▶ TRY IT: Range to reproduce from the entries below: the line with "right wrist: (586, 65)", the line with "left elbow: (584, 85)", and every line in between. Give them exactly and give nothing else.

*** Opening MATERIALS PROVIDED ***

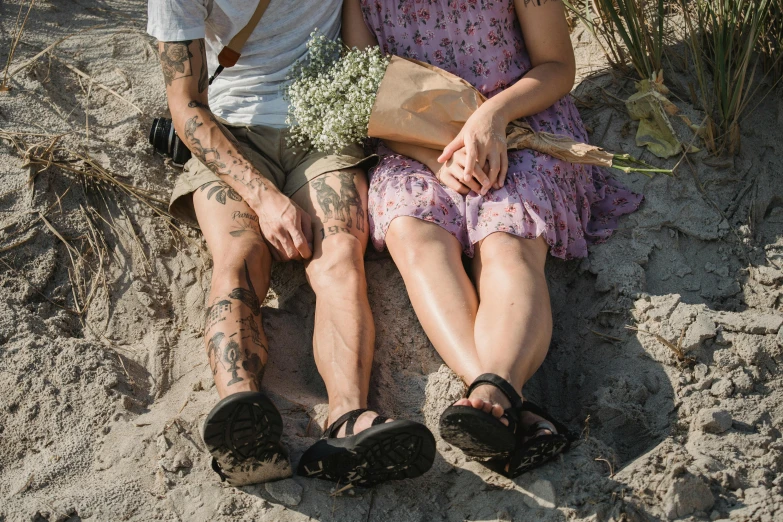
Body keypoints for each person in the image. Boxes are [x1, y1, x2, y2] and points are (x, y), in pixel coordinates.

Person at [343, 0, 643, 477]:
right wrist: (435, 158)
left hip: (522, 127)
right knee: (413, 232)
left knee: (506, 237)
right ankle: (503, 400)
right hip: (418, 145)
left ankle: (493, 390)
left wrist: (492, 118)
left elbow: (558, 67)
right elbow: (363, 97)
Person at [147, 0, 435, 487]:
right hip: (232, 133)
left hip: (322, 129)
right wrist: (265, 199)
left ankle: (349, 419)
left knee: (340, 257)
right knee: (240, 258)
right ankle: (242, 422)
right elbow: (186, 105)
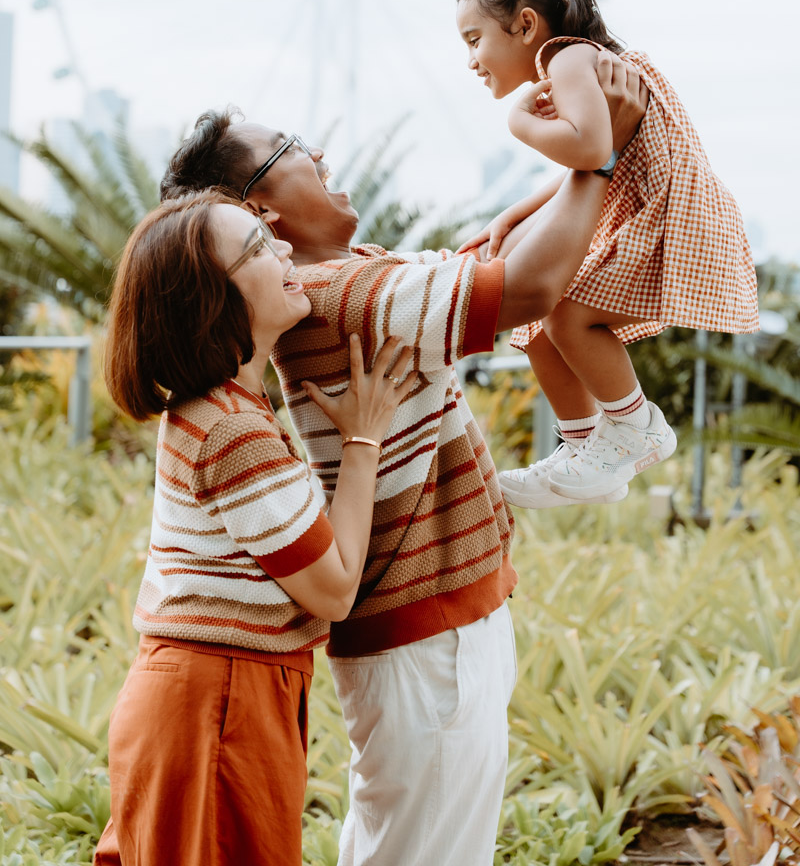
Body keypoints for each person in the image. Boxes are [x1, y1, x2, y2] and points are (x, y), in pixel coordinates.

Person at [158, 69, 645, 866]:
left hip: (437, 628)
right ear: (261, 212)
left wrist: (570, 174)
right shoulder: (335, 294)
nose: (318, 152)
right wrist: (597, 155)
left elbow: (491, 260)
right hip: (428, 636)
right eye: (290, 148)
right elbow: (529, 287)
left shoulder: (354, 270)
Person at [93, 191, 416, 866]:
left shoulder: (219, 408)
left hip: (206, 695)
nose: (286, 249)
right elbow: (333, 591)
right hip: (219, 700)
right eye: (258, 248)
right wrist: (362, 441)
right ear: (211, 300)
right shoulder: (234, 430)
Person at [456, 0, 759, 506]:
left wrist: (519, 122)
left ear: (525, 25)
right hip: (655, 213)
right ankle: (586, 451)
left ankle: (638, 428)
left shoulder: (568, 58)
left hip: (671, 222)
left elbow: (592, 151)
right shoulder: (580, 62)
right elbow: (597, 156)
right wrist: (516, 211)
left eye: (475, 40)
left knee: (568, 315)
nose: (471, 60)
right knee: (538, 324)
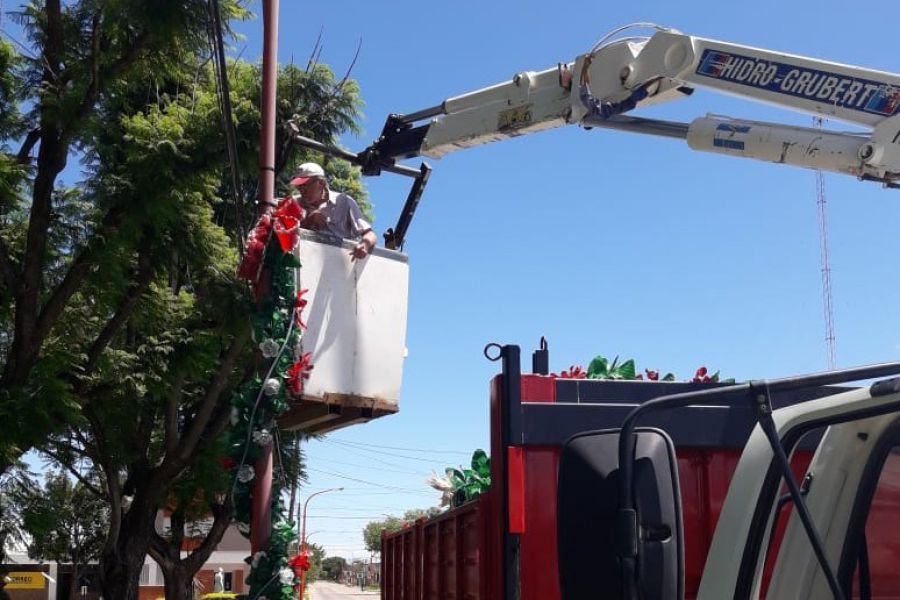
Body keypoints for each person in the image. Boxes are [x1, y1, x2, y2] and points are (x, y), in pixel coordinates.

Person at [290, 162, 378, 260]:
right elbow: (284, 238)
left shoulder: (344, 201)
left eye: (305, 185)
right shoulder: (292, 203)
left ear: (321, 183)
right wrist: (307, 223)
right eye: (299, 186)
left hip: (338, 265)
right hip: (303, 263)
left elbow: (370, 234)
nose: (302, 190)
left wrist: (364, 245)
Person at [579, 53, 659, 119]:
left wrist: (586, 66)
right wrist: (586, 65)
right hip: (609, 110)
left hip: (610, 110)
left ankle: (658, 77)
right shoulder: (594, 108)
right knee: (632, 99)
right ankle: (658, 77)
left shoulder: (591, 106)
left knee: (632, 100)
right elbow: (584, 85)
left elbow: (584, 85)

*** Closing MATERIALS PROVIDED ***
*** Opening MATERIALS PROVIDED ***

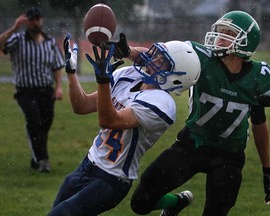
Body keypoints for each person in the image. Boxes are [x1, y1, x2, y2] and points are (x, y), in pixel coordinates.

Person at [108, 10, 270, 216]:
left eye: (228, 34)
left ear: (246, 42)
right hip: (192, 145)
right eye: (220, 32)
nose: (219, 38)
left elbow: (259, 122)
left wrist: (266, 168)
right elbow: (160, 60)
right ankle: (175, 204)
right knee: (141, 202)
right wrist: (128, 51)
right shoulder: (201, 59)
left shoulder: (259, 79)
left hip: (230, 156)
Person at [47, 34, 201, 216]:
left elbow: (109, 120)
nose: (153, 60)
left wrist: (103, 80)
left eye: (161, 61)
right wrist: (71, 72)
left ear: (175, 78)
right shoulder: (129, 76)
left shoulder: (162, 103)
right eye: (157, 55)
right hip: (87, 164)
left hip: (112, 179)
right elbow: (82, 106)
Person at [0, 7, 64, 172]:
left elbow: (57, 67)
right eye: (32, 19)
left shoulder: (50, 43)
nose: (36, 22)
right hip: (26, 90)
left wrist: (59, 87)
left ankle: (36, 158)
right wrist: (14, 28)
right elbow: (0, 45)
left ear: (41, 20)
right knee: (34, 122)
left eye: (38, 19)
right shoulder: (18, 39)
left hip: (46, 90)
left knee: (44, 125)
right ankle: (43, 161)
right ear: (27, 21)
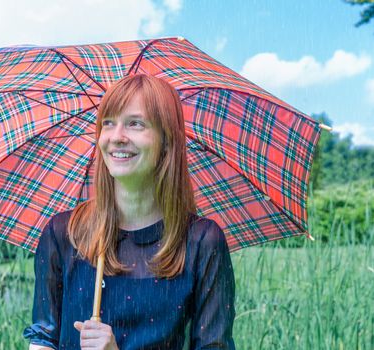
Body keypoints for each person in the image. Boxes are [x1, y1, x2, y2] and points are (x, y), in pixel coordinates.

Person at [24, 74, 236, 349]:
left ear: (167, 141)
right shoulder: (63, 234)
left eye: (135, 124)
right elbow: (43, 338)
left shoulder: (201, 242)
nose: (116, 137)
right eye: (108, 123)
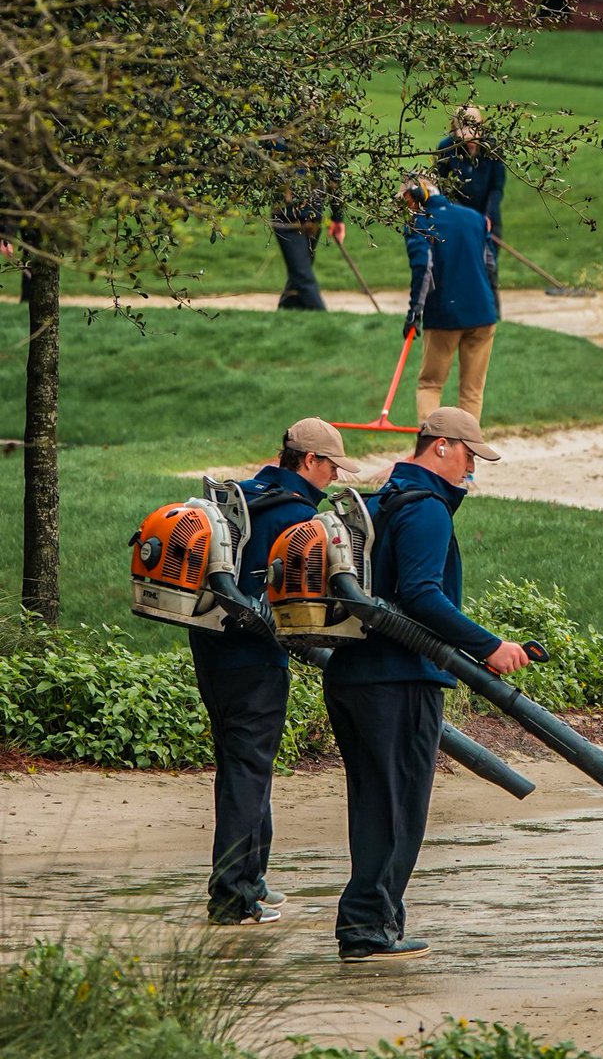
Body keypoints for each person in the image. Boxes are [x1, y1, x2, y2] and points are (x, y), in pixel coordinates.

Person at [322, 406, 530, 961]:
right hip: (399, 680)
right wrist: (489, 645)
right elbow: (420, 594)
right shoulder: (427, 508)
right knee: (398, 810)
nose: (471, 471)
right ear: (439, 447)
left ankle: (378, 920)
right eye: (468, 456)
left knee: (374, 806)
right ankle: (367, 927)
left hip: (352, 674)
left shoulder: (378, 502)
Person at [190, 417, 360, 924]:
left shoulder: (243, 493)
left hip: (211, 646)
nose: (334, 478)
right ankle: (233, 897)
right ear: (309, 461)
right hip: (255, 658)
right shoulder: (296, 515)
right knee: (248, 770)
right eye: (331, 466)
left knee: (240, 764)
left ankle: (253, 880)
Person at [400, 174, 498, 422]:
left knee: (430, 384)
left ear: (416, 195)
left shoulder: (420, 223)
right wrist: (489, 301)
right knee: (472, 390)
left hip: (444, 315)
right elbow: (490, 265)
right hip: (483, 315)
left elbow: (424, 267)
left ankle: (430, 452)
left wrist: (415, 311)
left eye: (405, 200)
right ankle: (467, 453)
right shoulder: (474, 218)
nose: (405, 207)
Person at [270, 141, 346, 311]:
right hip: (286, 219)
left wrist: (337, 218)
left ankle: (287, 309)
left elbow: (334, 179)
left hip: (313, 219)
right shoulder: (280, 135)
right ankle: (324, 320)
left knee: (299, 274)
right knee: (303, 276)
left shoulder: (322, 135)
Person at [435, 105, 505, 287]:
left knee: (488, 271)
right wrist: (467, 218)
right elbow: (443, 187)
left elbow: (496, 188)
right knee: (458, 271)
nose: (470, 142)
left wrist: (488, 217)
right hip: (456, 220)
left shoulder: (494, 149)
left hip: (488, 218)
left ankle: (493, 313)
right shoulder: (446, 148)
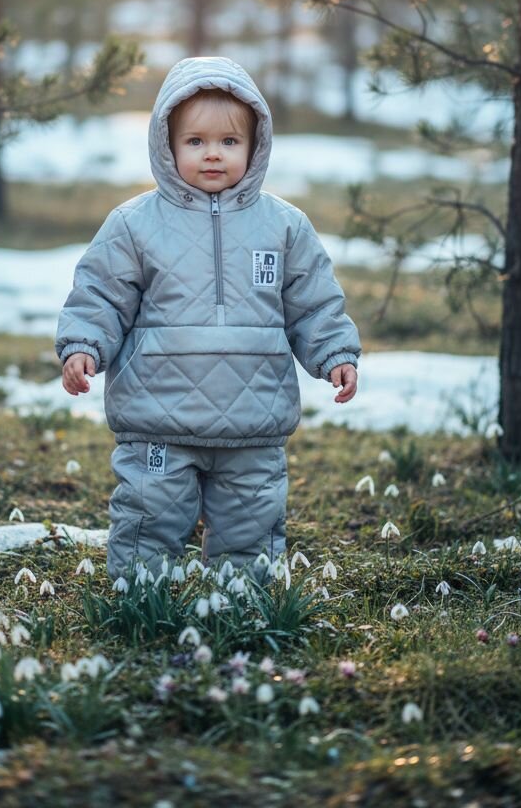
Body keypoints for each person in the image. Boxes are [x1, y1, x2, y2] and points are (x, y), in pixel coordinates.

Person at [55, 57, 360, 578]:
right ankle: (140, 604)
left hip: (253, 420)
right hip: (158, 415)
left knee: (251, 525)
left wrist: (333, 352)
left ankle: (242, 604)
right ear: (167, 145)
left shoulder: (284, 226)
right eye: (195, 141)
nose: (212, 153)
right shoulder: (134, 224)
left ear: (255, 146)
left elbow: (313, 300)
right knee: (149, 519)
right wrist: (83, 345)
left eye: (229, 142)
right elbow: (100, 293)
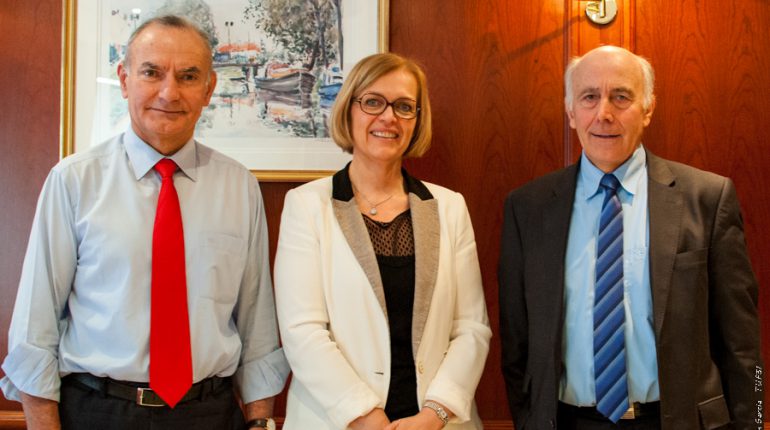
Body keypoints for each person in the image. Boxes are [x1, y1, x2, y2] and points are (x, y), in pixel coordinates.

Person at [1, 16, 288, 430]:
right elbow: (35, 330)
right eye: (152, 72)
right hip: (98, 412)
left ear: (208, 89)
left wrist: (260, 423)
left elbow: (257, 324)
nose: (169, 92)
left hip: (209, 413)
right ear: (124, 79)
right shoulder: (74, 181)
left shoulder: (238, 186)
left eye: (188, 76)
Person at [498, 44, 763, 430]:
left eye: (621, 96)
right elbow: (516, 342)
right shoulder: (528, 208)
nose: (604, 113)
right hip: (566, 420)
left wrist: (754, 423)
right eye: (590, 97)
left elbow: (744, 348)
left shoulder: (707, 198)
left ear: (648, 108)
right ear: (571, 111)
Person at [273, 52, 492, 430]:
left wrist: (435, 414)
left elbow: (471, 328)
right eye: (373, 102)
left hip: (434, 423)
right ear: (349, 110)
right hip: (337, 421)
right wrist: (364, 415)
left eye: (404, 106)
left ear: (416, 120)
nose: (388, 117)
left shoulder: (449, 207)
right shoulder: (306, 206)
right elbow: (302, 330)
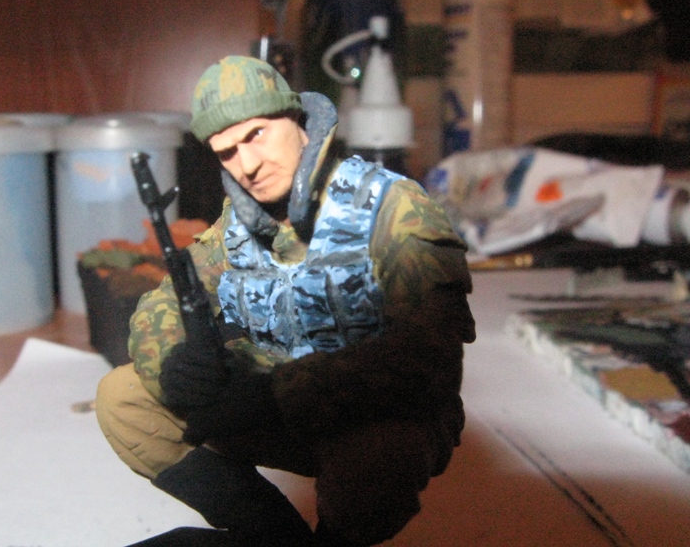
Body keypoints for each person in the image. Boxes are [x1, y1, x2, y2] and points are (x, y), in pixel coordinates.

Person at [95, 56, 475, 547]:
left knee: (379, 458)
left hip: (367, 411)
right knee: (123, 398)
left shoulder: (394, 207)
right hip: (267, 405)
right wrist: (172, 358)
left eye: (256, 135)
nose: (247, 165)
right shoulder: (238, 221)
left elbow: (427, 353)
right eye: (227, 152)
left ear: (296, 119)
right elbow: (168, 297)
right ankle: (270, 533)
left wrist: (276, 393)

*** Closing MATERIALS PROVIDED ***

▶ EXERCISE RESPONSE:
right wrist: (586, 65)
right hip: (609, 110)
left hip: (610, 110)
left ankle: (658, 77)
right shoulder: (594, 108)
right knee: (632, 99)
right ankle: (658, 77)
left shoulder: (591, 106)
left knee: (632, 100)
right elbow: (584, 85)
left elbow: (584, 85)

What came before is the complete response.